We wanted to share with you how wonderful the Cellerciser has been for our family.
Our whole family of seven uses the Cellerciser almost every day. Our four older children have been delighted with the muscle and strength they have gained from it.
We have a story to share with you about our fifth child. Melody, who has Trisomy 18 (an extra copy of the 18th chromosome). About 90%- of babies with Trisomy 18 do not make it out of the womb alive. If they survive the time in the womb, 50% die in the first week. Of those only 5-10% make it to a year. Little Melody is six years old. Her health is very good other than her propensity to get colds lately. We are working on her development diligently. Children with full Trisomy 16 have severe developmental delays. Melody does not walk a talk in words. Yet. I can definitely say Melody is doing far better than she should be, given her condition.

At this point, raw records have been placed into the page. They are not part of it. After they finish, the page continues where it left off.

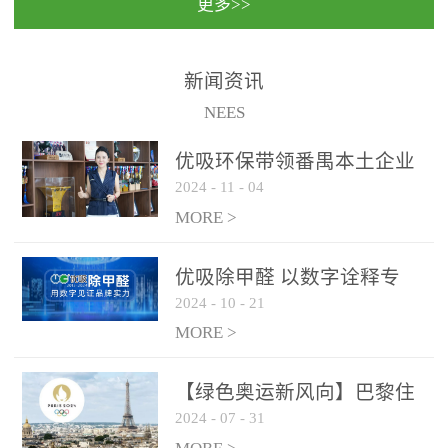
更多>>
民法院室内除甲醛空气治
国家通过设在对外开放口
理项目施工单位：优吸环
岸的出入境边防检查机关
保施工日期：2020年1月珠
（及各出入境边防检查
新闻资讯
海横琴新区人民法院，座
站），依法对出入境人
NEES
落...
员、交通工具...
优吸环保带领番禺本​土企业
2024
-
11
-
04
勇敢破局向“新”
MORE >
优吸除甲醛 以数字诠释专
2024
-
10
-
21
业，尽显除醛品牌实力！
MORE >
【绿色奥运新风向】巴黎住
2024
-
07
-
31
宿风波：优吸环保共建健康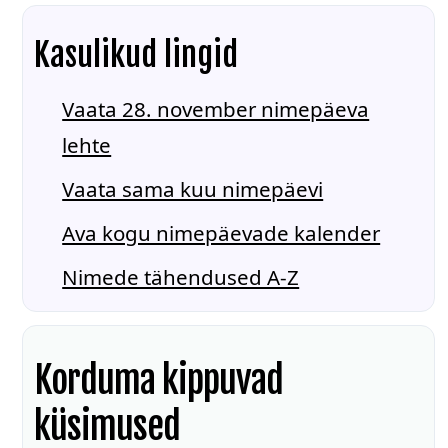
Kasulikud lingid
Vaata 28. november nimepäeva
lehte
Vaata sama kuu nimepäevi
Ava kogu nimepäevade kalender
Nimede tähendused A-Z
Korduma kippuvad
küsimused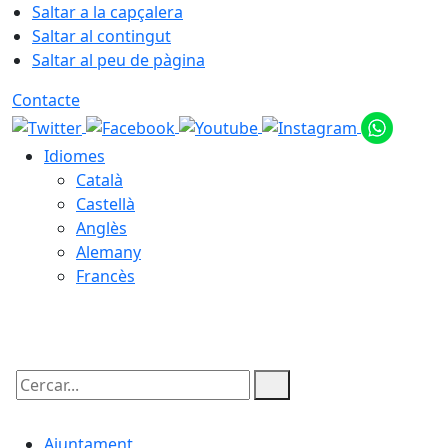
Saltar a la capçalera
Saltar al contingut
Saltar al peu de pàgina
Contacte
Idiomes
Català
Castellà
Anglès
Alemany
Francès
08.08.2026 | 09:05
Cercar:
Ajuntament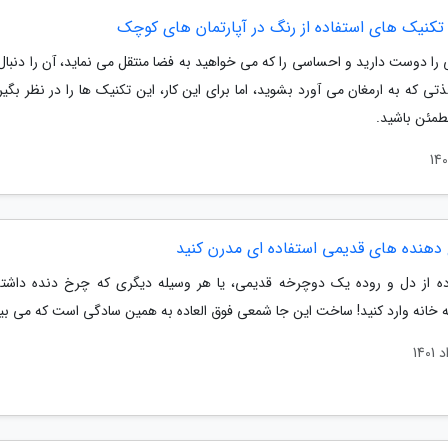
 تکنیک های استفاده از رنگ در آپارتمان های کوچک
 را دوست دارید و احساسی را که می خواهید به فضا منتقل می نماید، آن را دنبال 
تی که به ارمغان می آورد بشوید، اما برای این کار، این تکنیک ها را در نظر بگیری
طمئن باشید.
 دهنده های قدیمی استفاده ای مدرن کنید
اده از دل و روده یک دوچرخه قدیمی، یا هر وسیله دیگری که چرخ دنده داشته
 خانه وارد کنید! ساخت این جا شمعی فوق العاده به همین سادگی است که می بین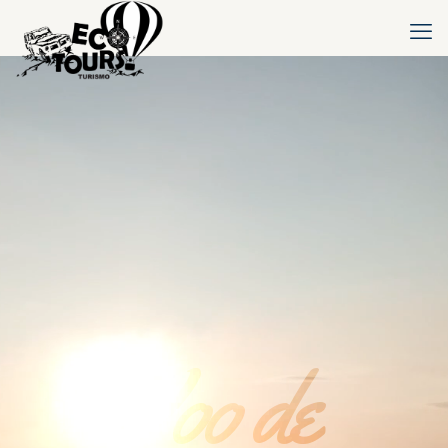
Voo de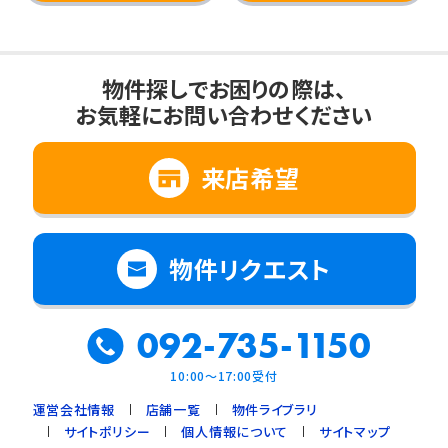
物件探しでお困りの際は、
お気軽にお問い合わせください
来店希望
物件リクエスト
092-735-1150
10:00～17:00受付
運営会社情報
店舗一覧
物件ライブラリ
サイトポリシー
個人情報について
サイトマップ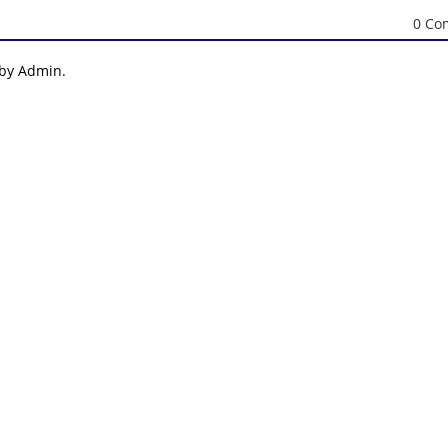
0 Co
 by Admin.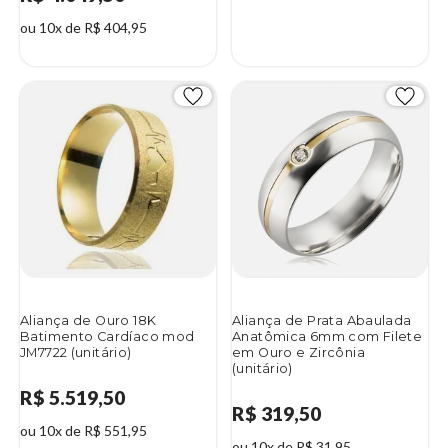
ou 10x de R$ 404,95
Aliança de Ouro 18K
Aliança de Prata Abaulada
Batimento Cardíaco mod
Anatômica 6mm com Filete
JM7722 (unitário)
em Ouro e Zircônia
(unitário)
R$ 5.519,50
R$ 319,50
ou 10x de R$ 551,95
ou 10x de R$ 31,95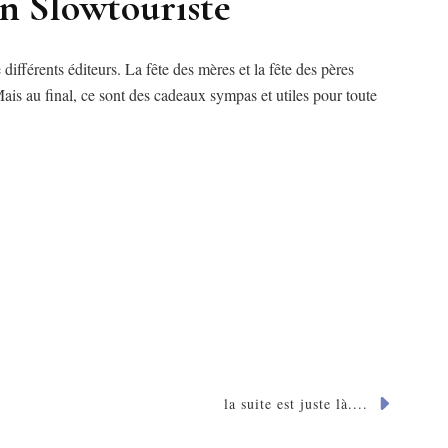
n Slowtouriste
différents éditeurs. La fête des mères et la fête des pères
ais au final, ce sont des cadeaux sympas et utiles pour toute
la suite est juste là....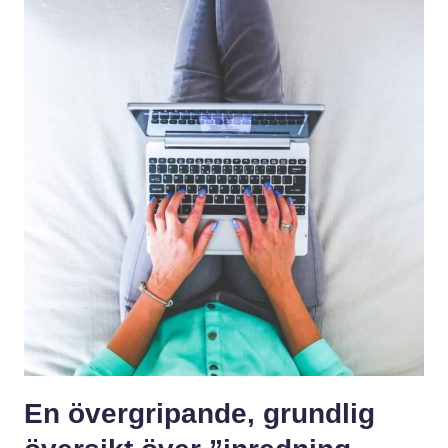
En övergripande, grundlig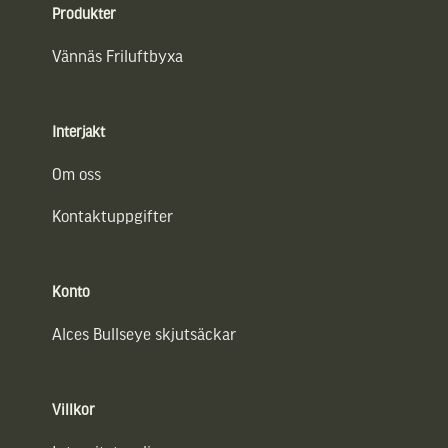
Produkter
Vännäs Friluftbyxa
Interjakt
Om oss
Kontaktuppgifter
Konto
Alces Bullseye skjutsäckar
Villkor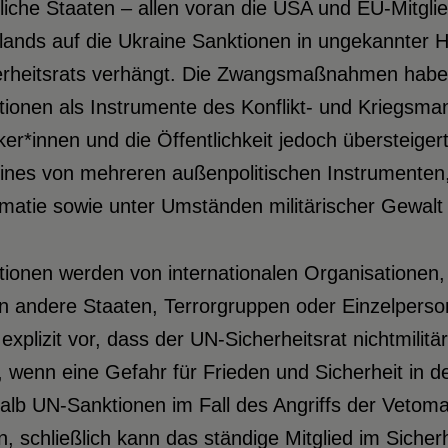
iche Staaten – allen voran die USA und EU-Mitgli
ands auf die Ukraine Sanktionen in ungekannter H
erheitsrats verhängt. Die Zwangsmaßnahmen haben
tionen als Instrumente des Konflikt- und Kriegsma
iker*innen und die Öffentlichkeit jedoch übersteige
eines von mehreren außenpolitischen Instrumente
matie sowie unter Umständen militärischer Gewalt 
tionen werden von internationalen Organisationen,
n andere Staaten, Terrorgruppen oder Einzelperson
 explizit vor, dass der UN-Sicherheitsrat nichtm
 wenn eine Gefahr für Frieden und Sicherheit in de
lb UN-Sanktionen im Fall des Angriffs der Vetoma
, schließlich kann das ständige Mitglied im Sicher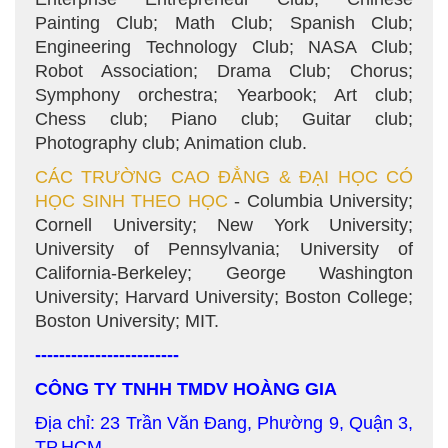
Painting Club; Math Club; Spanish Club;
Engineering Technology Club; NASA Club;
Robot Association; Drama Club; Chorus;
Symphony orchestra; Yearbook; Art club;
Chess club; Piano club; Guitar club;
Photography club; Animation club.
CÁC TRƯỜNG CAO ĐẲNG & ĐẠI HỌC CÓ
HỌC SINH THEO HỌC
- Columbia University;
Cornell University; New York University;
University of Pennsylvania; University of
California-Berkeley; George Washington
University; Harvard University; Boston College;
Boston University; MIT.
------------------------
CÔNG TY TNHH TMDV HOÀNG GIA
Địa chỉ: 23 Trần Văn Đang, Phường 9, Quận 3,
TP.HCM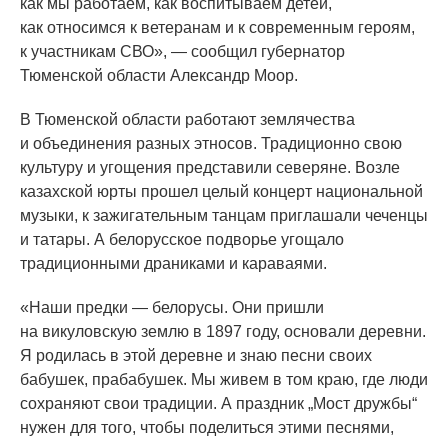
как мы работаем, как воспитываем детей,
как относимся к ветеранам и к современным героям,
к участникам СВО», — сообщил губернатор
Тюменской области Александр Моор.
В Тюменской области работают землячества
и объединения разных этносов. Традиционно свою
культуру и угощения представили северяне. Возле
казахской юрты прошел целый концерт национальной
музыки, к зажигательным танцам приглашали чеченцы
и татары. А белорусское подворье угощало
традиционными драниками и караваями.
«Наши
предки — белорусы. Они пришли
на викуловскую землю в 1897 году, основали деревни.
Я родилась в этой деревне и знаю песни своих
бабушек, прабабушек. Мы живем в том краю, где люди
сохраняют свои традиции. А праздник „Мост дружбы“
нужен для того, чтобы поделиться этими песнями,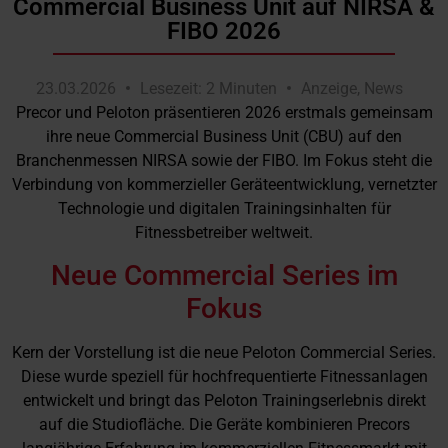
Commercial Business Unit auf NIRSA &
FIBO 2026
23.03.2026
Lesezeit: 2 Minuten
Anzeige
,
News
Precor und Peloton präsentieren 2026 erstmals gemeinsam
ihre neue Commercial Business Unit (CBU) auf den
Branchenmessen NIRSA sowie der FIBO. Im Fokus steht die
Verbindung von kommerzieller Geräteentwicklung, vernetzter
Technologie und digitalen Trainingsinhalten für
Fitnessbetreiber weltweit.
Neue Commercial Series im
Fokus
Kern der Vorstellung ist die neue Peloton Commercial Series.
Diese wurde speziell für hochfrequentierte Fitnessanlagen
entwickelt und bringt das Peloton Trainingserlebnis direkt
auf die Studiofläche. Die Geräte kombinieren Precors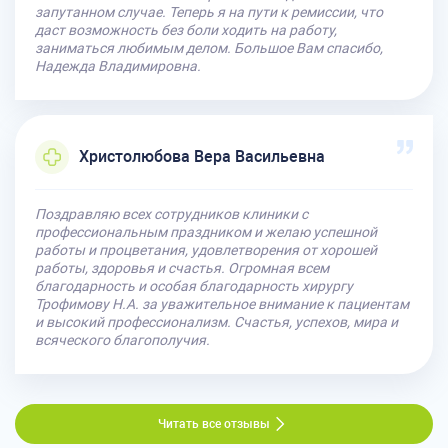
запутанном случае. Теперь я на пути к ремиссии, что
даст возможность без боли ходить на работу,
заниматься любимым делом. Большое Вам спасибо,
Надежда Владимировна.
Христолюбова Вера Васильевна
Поздравляю всех сотрудников клиники с
профессиональным праздником и желаю успешной
работы и процветания, удовлетворения от хорошей
работы, здоровья и счастья. Огромная всем
благодарность и особая благодарность хирургу
Трофимову Н.А. за уважительное внимание к пациентам
и высокий профессионализм. Счастья, успехов, мира и
всяческого благополучия.
Читать все отзывы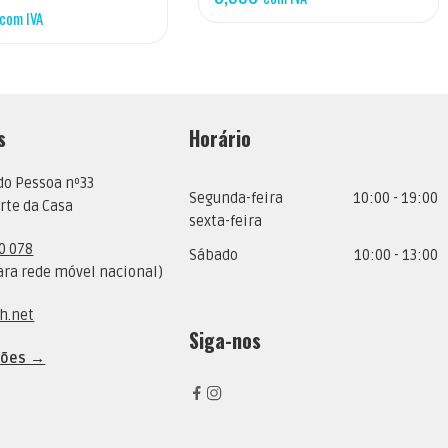
com IVA
s
Horário
do Pessoa nº33
Segunda-feira
10:00 - 19:00
rte da Casa
sexta-feira
0 078
Sábado
10:00 - 13:00
ra rede móvel nacional)
h.net
Siga-nos
ções →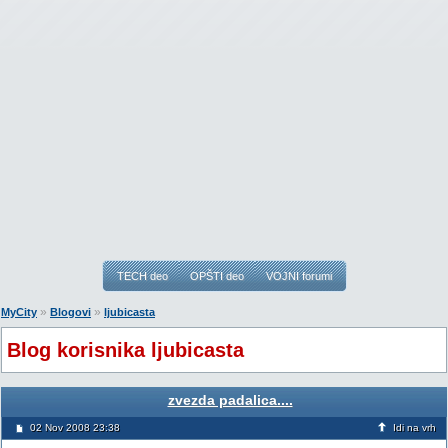
TECH deo
OPŠTI deo
VOJNI forumi
»
»
MyCity
Blogovi
ljubicasta
Blog korisnika ljubicasta
zvezda padalica....
02 Nov 2008 23:38
Idi na vrh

A couple of years ago we bought a Cellerciser with her in mind. Back then she did not have the strength to stand up or the height to hold the bar. Occasionally we would lay her on the Cellerciser and jump her or help her stand and jump her, but nothing consistent
About a month ago I was listening to you talk about how someone could be in a wheelchair, put their feet on the Cellerciser, and have someone else jump. You noted how beneficial that could be. We decided to try Melody on there again. We realized that she is now tall enough to hold the bar.
The results have been amazing. Just in one month she is stronger and has better balance. Trisomy 18 children tend to be very weak. Melody now has definition in her muscles! It is impacting her development in countless other areas. She is making more connections cognitively, as well.
Melody has a website. In our latest post we talked about how beneficial the Cellerciser has been for her. I thought I would share it with you. The link is below.
The main reason Melody does not walk is because of a lack of balance. She has the pattern of walking in her brain. and she has the strength to do it, just not the balance. We have seen that the Cellerciser has helped her with that some. We are hoping it will continue to do so to the point of her being able to walk on her own. I have never come across a full Trisomy 18 child who walks independently. We have hope that Melody could potentially do that if you have any suggestions for us beyond what we are already doing (having her stand on the Cellerciser with the help of the bar as well as lying her down on her back and bouncing) please let us know.
We are immensely grateful for you and for the Cellerciser.